While convulsions are certainly not common in the human subject, yet when they do occur they are sometimes violent. Tralles mentions that he had himself several times seen convulsions excited in children by moderate doses.[1] The Journal Universel contains the case of a soldier who took two drachms of solid opium, and died in six hours and a half, after being affected with locked-jaw and dreadful spasms.[2] A case is related in the Medical and Physical Journal of a young man, who, three hours after swallowing an ounce of laudanum, was found insensible, with the mouth distorted, the jaws fixed, and the hands clenched; and who, soon after the insensibility was lessened by proper remedies, was seized with spasms of the back, neck, and extremities, so violent as to resemble opisthotonos.[3] Another good case of the kind is related by Mr. M'Kechnie, where the voluntary muscles were violently convulsed in frequent paroxysms, and affected in the intervals with subsultus, for three hours before the sopor came on.[4] Two instances of convulsions alternating with sopor are shortly related by Dr. Bright.[5] The convulsions sometimes assume the form of permanent spasm, which may affect the whole muscles of the body, as in a case related in Corvisart's Journal[6]—Another rare symptom of poisoning with opium is delirium.
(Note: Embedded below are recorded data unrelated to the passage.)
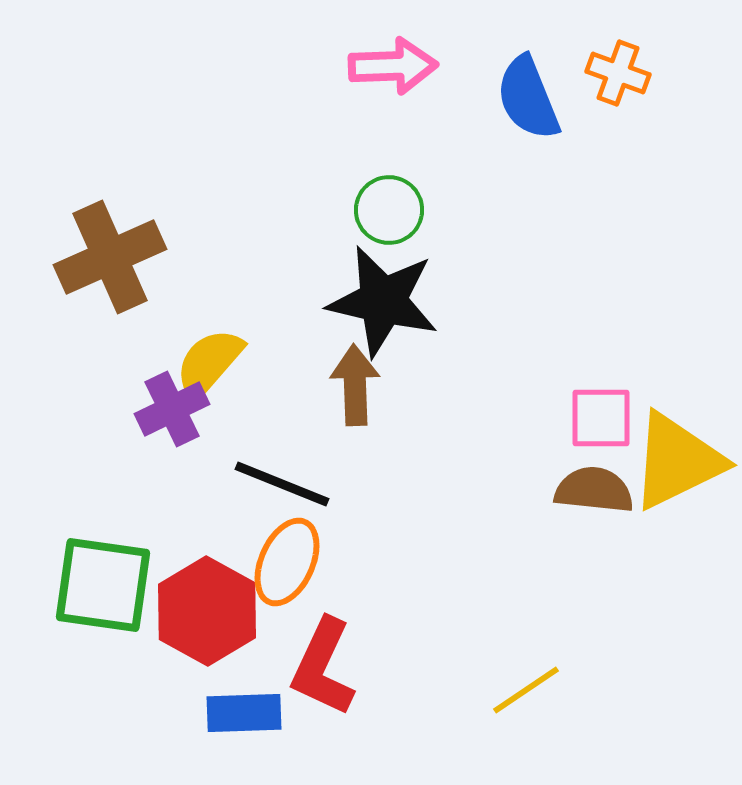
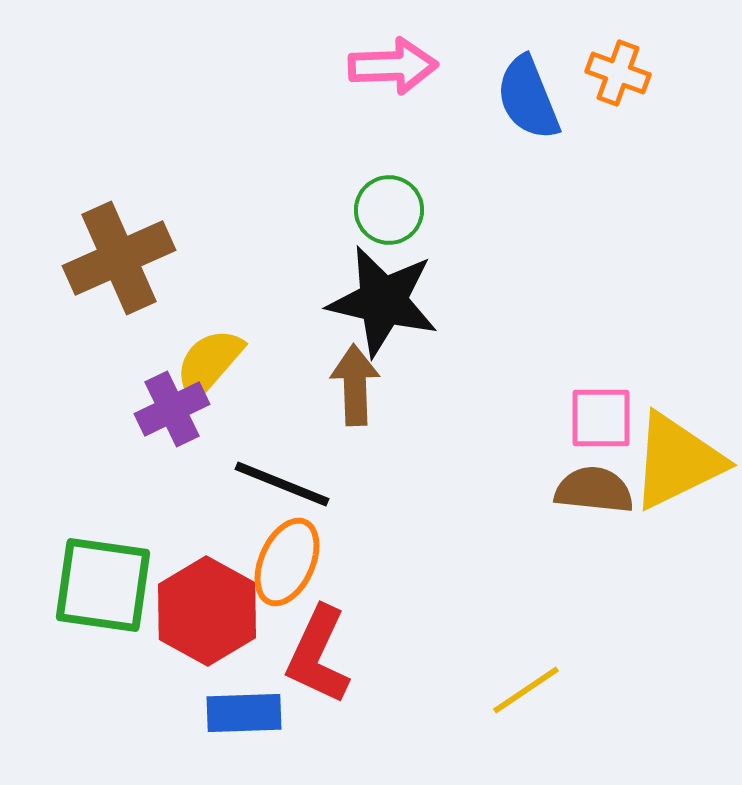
brown cross: moved 9 px right, 1 px down
red L-shape: moved 5 px left, 12 px up
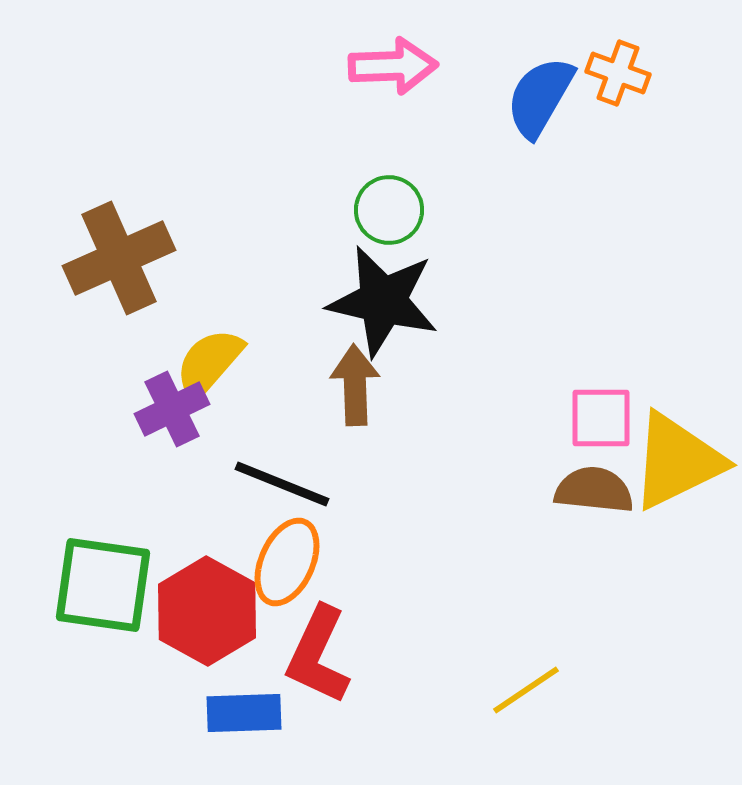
blue semicircle: moved 12 px right, 1 px up; rotated 52 degrees clockwise
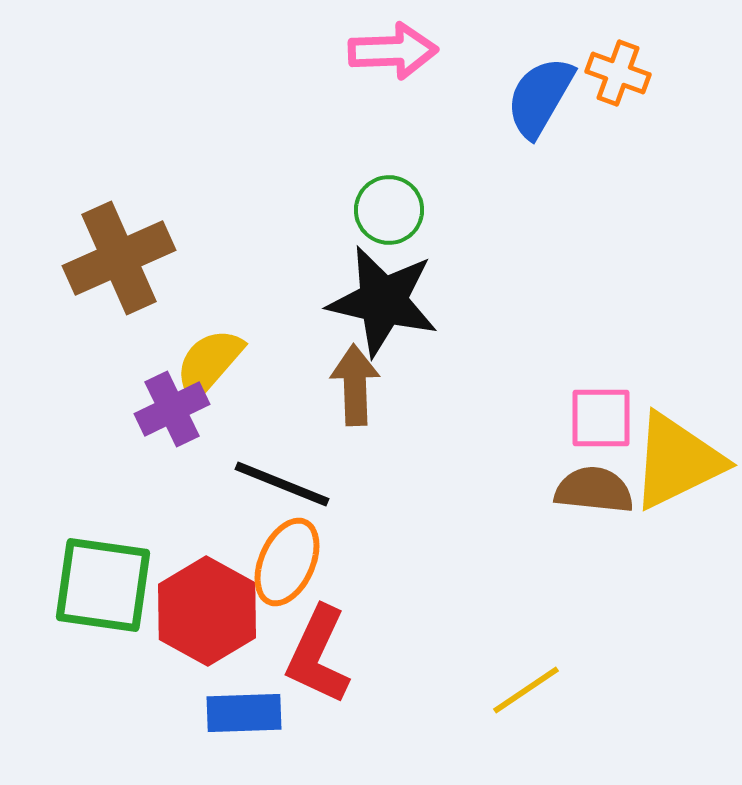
pink arrow: moved 15 px up
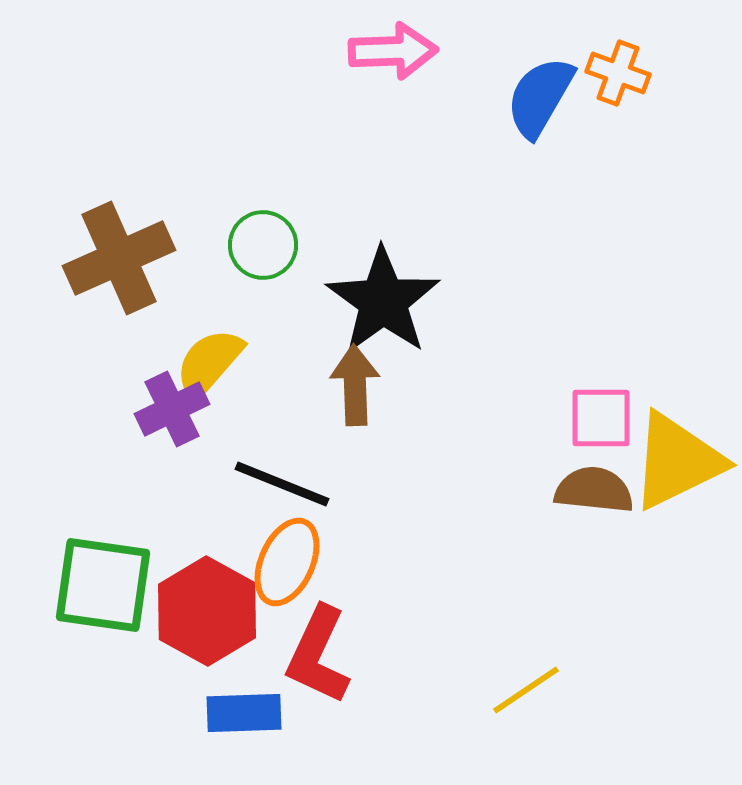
green circle: moved 126 px left, 35 px down
black star: rotated 23 degrees clockwise
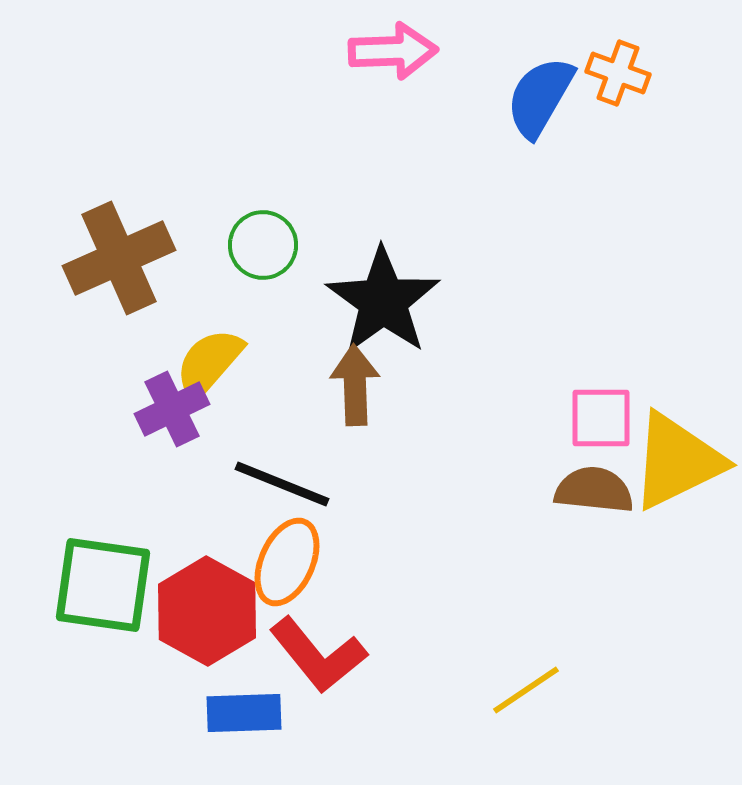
red L-shape: rotated 64 degrees counterclockwise
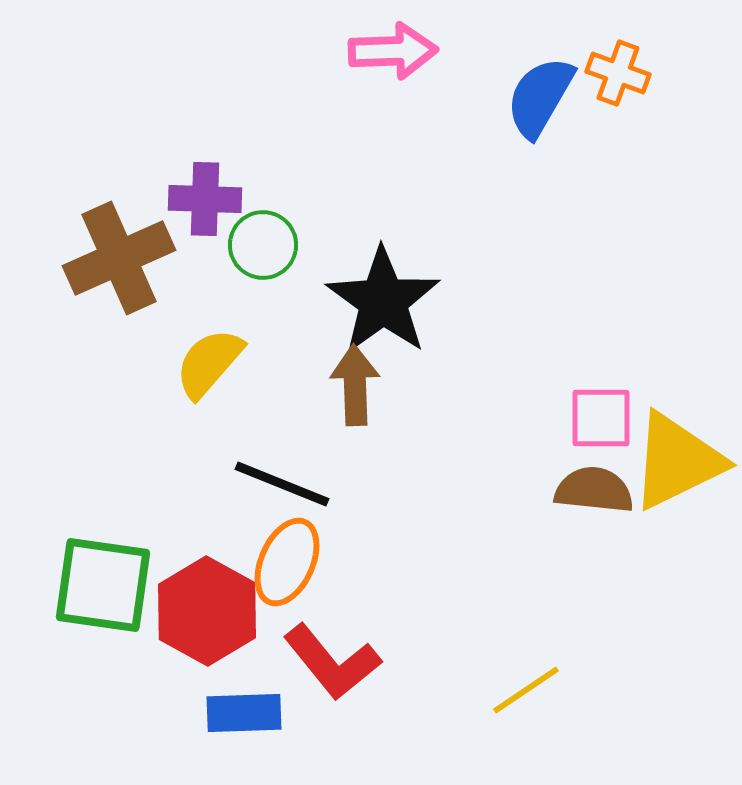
purple cross: moved 33 px right, 210 px up; rotated 28 degrees clockwise
red L-shape: moved 14 px right, 7 px down
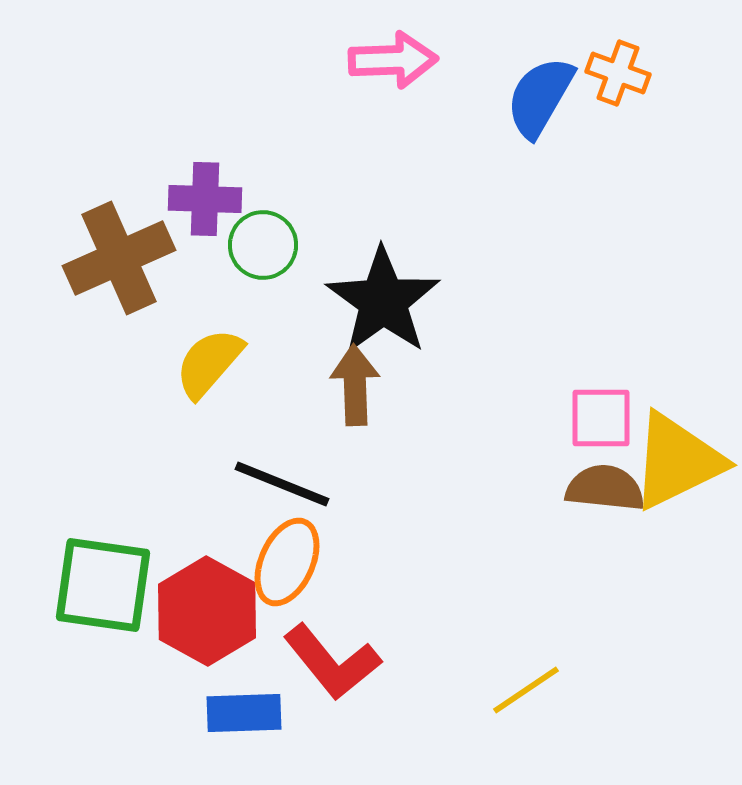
pink arrow: moved 9 px down
brown semicircle: moved 11 px right, 2 px up
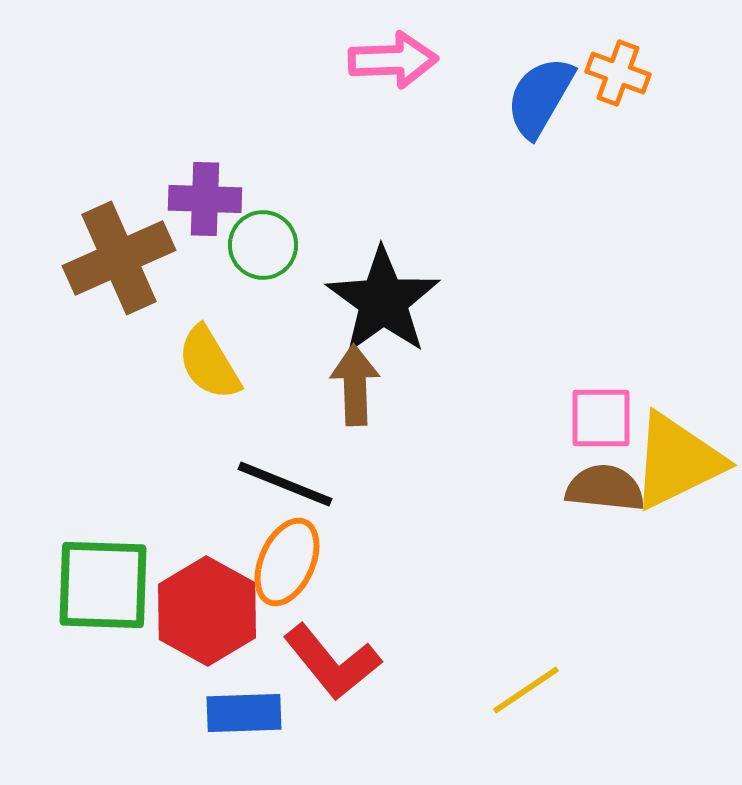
yellow semicircle: rotated 72 degrees counterclockwise
black line: moved 3 px right
green square: rotated 6 degrees counterclockwise
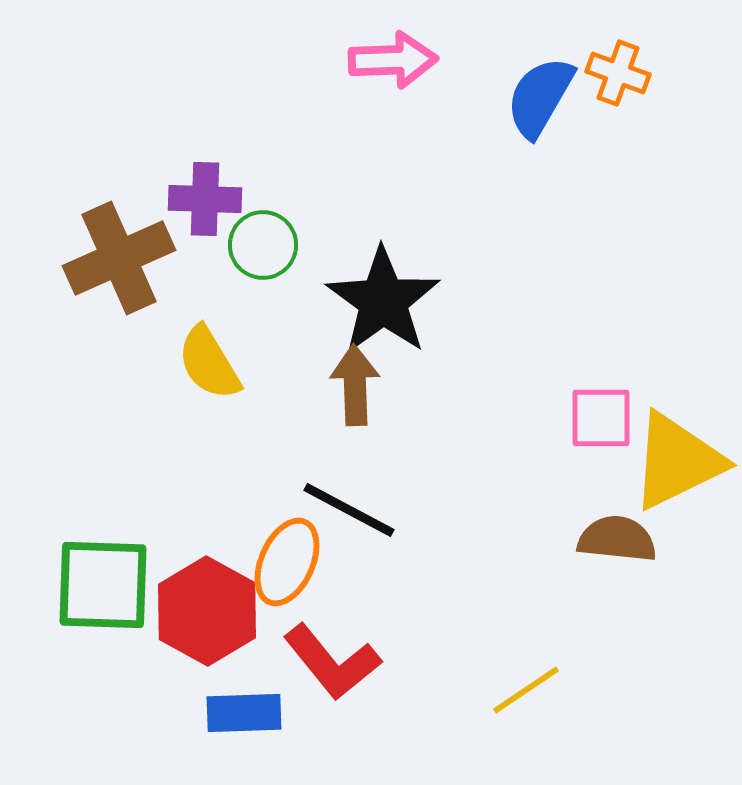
black line: moved 64 px right, 26 px down; rotated 6 degrees clockwise
brown semicircle: moved 12 px right, 51 px down
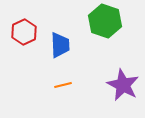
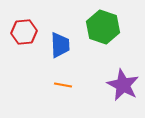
green hexagon: moved 2 px left, 6 px down
red hexagon: rotated 20 degrees clockwise
orange line: rotated 24 degrees clockwise
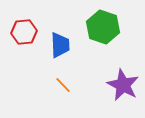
orange line: rotated 36 degrees clockwise
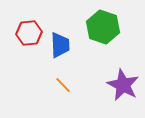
red hexagon: moved 5 px right, 1 px down
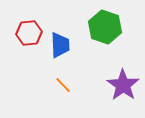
green hexagon: moved 2 px right
purple star: rotated 8 degrees clockwise
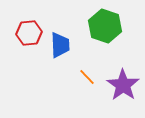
green hexagon: moved 1 px up
orange line: moved 24 px right, 8 px up
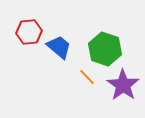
green hexagon: moved 23 px down
red hexagon: moved 1 px up
blue trapezoid: moved 1 px left, 2 px down; rotated 48 degrees counterclockwise
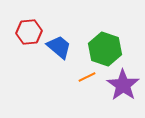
orange line: rotated 72 degrees counterclockwise
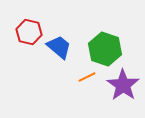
red hexagon: rotated 20 degrees clockwise
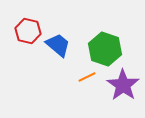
red hexagon: moved 1 px left, 1 px up
blue trapezoid: moved 1 px left, 2 px up
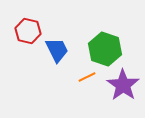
blue trapezoid: moved 1 px left, 5 px down; rotated 24 degrees clockwise
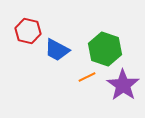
blue trapezoid: rotated 144 degrees clockwise
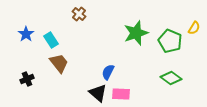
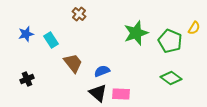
blue star: rotated 21 degrees clockwise
brown trapezoid: moved 14 px right
blue semicircle: moved 6 px left, 1 px up; rotated 42 degrees clockwise
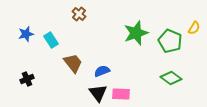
black triangle: rotated 12 degrees clockwise
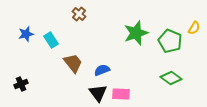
blue semicircle: moved 1 px up
black cross: moved 6 px left, 5 px down
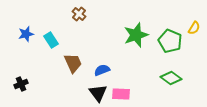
green star: moved 2 px down
brown trapezoid: rotated 15 degrees clockwise
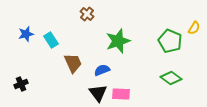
brown cross: moved 8 px right
green star: moved 18 px left, 6 px down
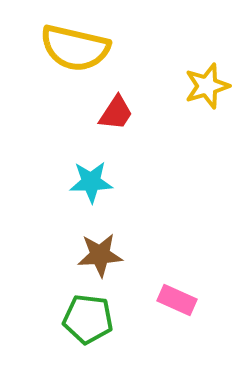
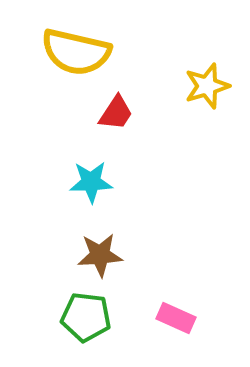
yellow semicircle: moved 1 px right, 4 px down
pink rectangle: moved 1 px left, 18 px down
green pentagon: moved 2 px left, 2 px up
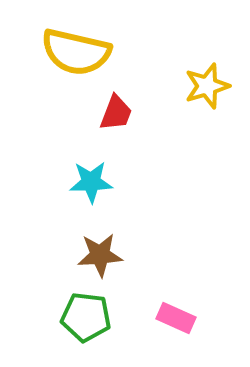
red trapezoid: rotated 12 degrees counterclockwise
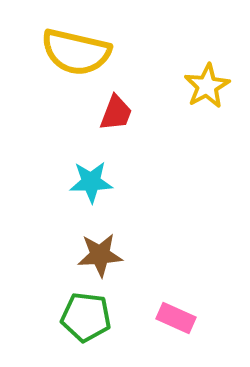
yellow star: rotated 12 degrees counterclockwise
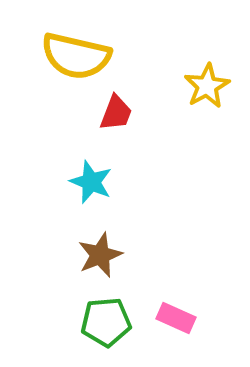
yellow semicircle: moved 4 px down
cyan star: rotated 24 degrees clockwise
brown star: rotated 18 degrees counterclockwise
green pentagon: moved 20 px right, 5 px down; rotated 12 degrees counterclockwise
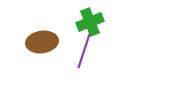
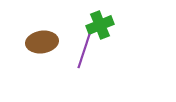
green cross: moved 10 px right, 3 px down
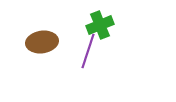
purple line: moved 4 px right
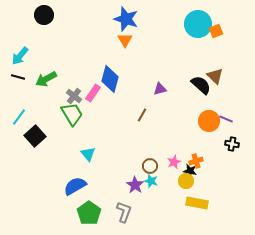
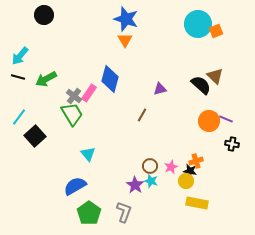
pink rectangle: moved 4 px left
pink star: moved 3 px left, 5 px down
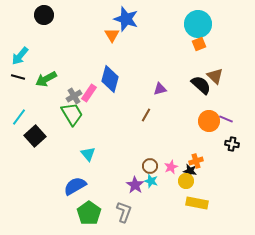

It appears to occur occasionally along with convulsions, as happened in Mr. M'Kechnie's case, and in one related by M. Ollivier.[7]

The state of the pulse varies considerably. In an interesting case described by Dr. Marcet it is mentioned that the pulse was 90, feeble and irregular; and such appears to be its most common condition when the dose has been so large as seriously to endanger life.[8] Frequently, however, it is much slower; and then it is rather full than feeble, just as in apoplexy. In cases where convulsions occur, it is for the most part hurried, and does not become slow till the coma becomes pure. In Mr. M'Kechnie's case the pulse was at first 126; but when the convulsions ceased, and pure sopor supervened, it fell to 55. It

  1. De Usu Opii, iv. 149.
  2. Journal Universel, xix. 340.
  3. London Med. and Phys. Journal, xxxi. 468.
  4. Edin. Med. and Surg. Journal, vii. 305.
  5. Reports of Medical Cases, ii. 205, 206.
  6. Journal de Médecine, xvi. 21.
  7. Arch. Gén. vii. 552.
  8. London Med. Chir. Trans. i. 77.